Dalam penyampaiannya, petugas kesehatan menekankan bahwa Hanta Virus dapat menular melalui kontak dengan urin, kotoran, atau air liur tikus yang terinfeksi. Oleh karena itu, upaya pengendalian populasi tikus serta menjaga kebersihan area hunian menjadi langkah penting untuk mencegah risiko penyebaran penyakit tersebut.
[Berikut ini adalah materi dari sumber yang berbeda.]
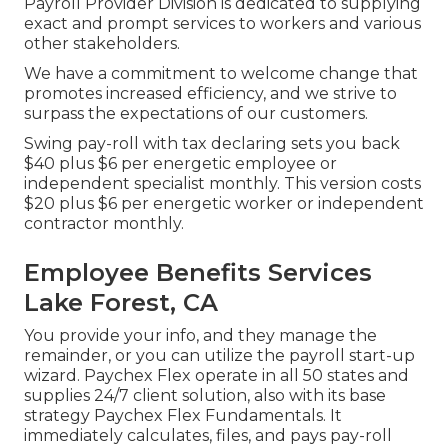
Payroll Provider Division is dedicated to supplying
exact and prompt services to workers and various
other stakeholders.
We have a commitment to welcome change that
promotes increased efficiency, and we strive to
surpass the expectations of our customers.
Swing pay-roll with tax declaring sets you back
$40 plus $6 per energetic employee or
independent specialist monthly. This version costs
$20 plus $6 per energetic worker or independent
contractor monthly.
Employee Benefits Services
Lake Forest, CA
You provide your info, and they manage the
remainder, or you can utilize the payroll start-up
wizard.
Paychex Flex
operate in all 50 states and
supplies 24/7 client solution, also with its base
strategy Paychex Flex Fundamentals. It
immediately calculates, files, and pays pay-roll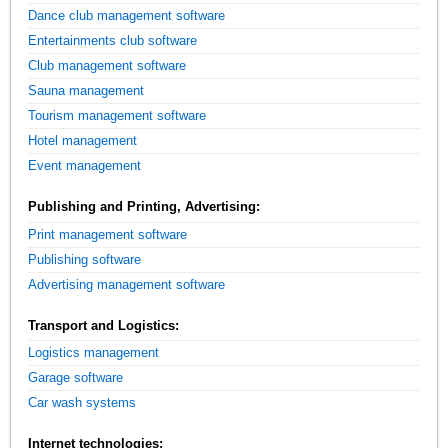
Dance club management software
Entertainments club software
Club management software
Sauna management
Tourism management software
Hotel management
Event management
Publishing and Printing, Advertising:
Print management software
Publishing software
Advertising management software
Transport and Logistics:
Logistics management
Garage software
Car wash systems
Internet technologies: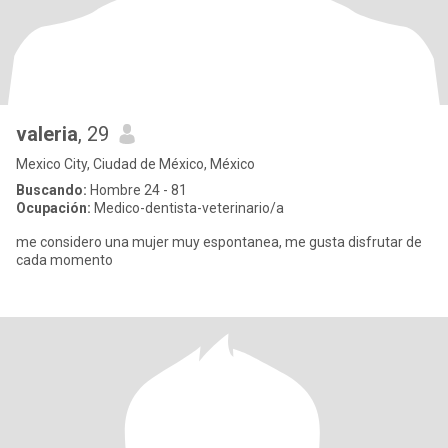
valeria
, 29
Mexico City, Ciudad de México, México
Buscando:
Hombre 24 - 81
Ocupación:
Medico-dentista-veterinario/a
me considero una mujer muy espontanea, me gusta disfrutar de
cada momento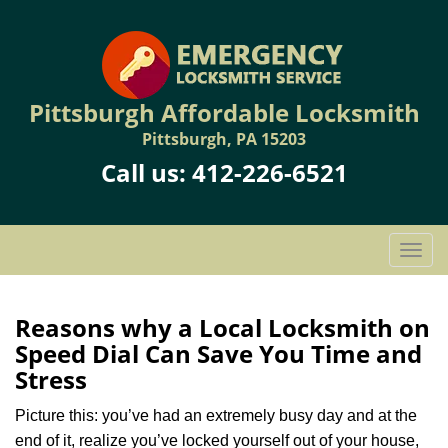
Pittsburgh Affordable Locksmith
Pittsburgh, PA 15203
Call us:
412-226-6521
T
o
g
g
Reasons why a Local Locksmith on
l
Speed Dial Can Save You Time and
e
Stress
n
a
Picture this: you’ve had an extremely busy day and at the
v
end of it, realize you’ve locked yourself out of your house,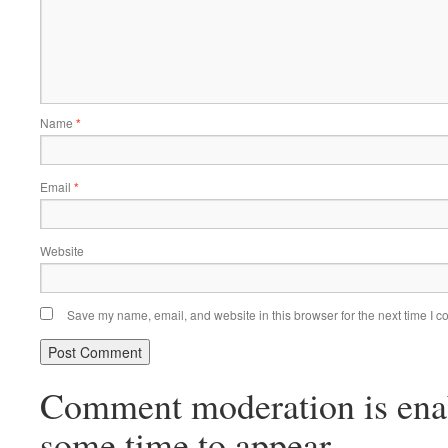
Name
*
Email
*
Website
Save my name, email, and website in this browser for the next time I 
Comment moderation is ena
some time to appear.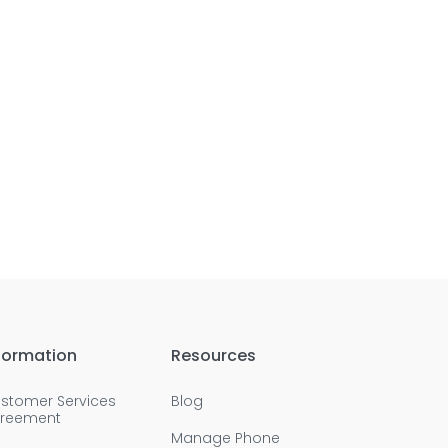
formation
Resources
stomer Services
Blog
reement
Manage Phone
Usai pelaksanaan sosialisasi, kegiatan dilanjutkan dengan peninjauan langsung ke kamar hunian warga binaan. Tim gabungan dari Lapas Kelas IIA Tenggarong dan Dinas Kesehatan Kabupaten Kutai Kartanegara melakukan pemeriksaan kondisi kebersihan kamar serta mengidentifikasi potensi faktor risiko yang dapat memicu munculnya hewan pengerat di lingkungan hunian.
Selain meninjau kamar hunian, tim juga melakukan inspeksi ke area dapur Lapas guna memastikan pengelolaan bahan makanan, kebersihan sarana, serta sistem penyimpanan makanan telah berjalan dengan baik. Pemeriksaan ini dilakukan sebagai langkah preventif untuk menjaga kualitas sanitasi dan mencegah adanya sumber yang dapat menarik keberadaan tikus maupun hama lainnya.
Melalui kegiatan sosialisasi dan peninjauan lapangan ini, Lapas Kelas IIA Tenggarong berkomitmen untuk terus meningkatkan standar kesehatan lingkungan serta memberikan edukasi kepada warga binaan mengenai pentingnya pencegahan penyakit menular. Diharapkan sinergi yang terjalin dengan Dinas Kesehatan Kabupaten Kutai Kartanegara dapat mendukung terciptanya lingkungan pemasyarakatan yang sehat, aman, dan bebas dari risiko penyebaran penyakit.